═════ Data to use

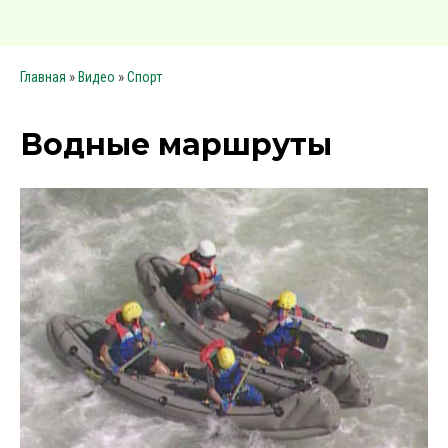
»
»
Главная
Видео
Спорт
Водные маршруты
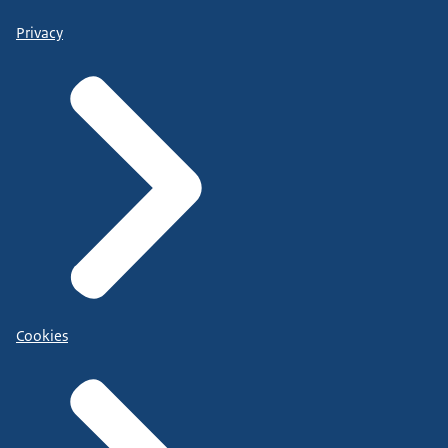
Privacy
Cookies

══════════
═════ Data to use

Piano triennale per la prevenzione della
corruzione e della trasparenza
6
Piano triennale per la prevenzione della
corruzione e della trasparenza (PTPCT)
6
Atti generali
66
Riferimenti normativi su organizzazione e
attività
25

══════════
═════ Data to use

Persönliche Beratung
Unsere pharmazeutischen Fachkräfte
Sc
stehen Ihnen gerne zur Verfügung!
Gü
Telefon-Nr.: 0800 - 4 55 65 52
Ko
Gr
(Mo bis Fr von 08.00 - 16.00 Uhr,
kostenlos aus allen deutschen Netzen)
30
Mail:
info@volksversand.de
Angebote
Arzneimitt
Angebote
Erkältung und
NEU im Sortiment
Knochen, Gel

══════════

All that is wanted is the stretch of lines above from the one containing "stehen Ihnen gerne zur Verfügung!" through the one containing "Knochen, Gel", duplicated exactly.

**Answer for the task**
stehen Ihnen gerne zur Verfügung!
Gü
Telefon-Nr.: 0800 - 4 55 65 52
Ko
Gr
(Mo bis Fr von 08.00 - 16.00 Uhr,
kostenlos aus allen deutschen Netzen)
30
Mail:
info@volksversand.de
Angebote
Arzneimitt
Angebote
Erkältung und
NEU im Sortiment
Knochen, Gel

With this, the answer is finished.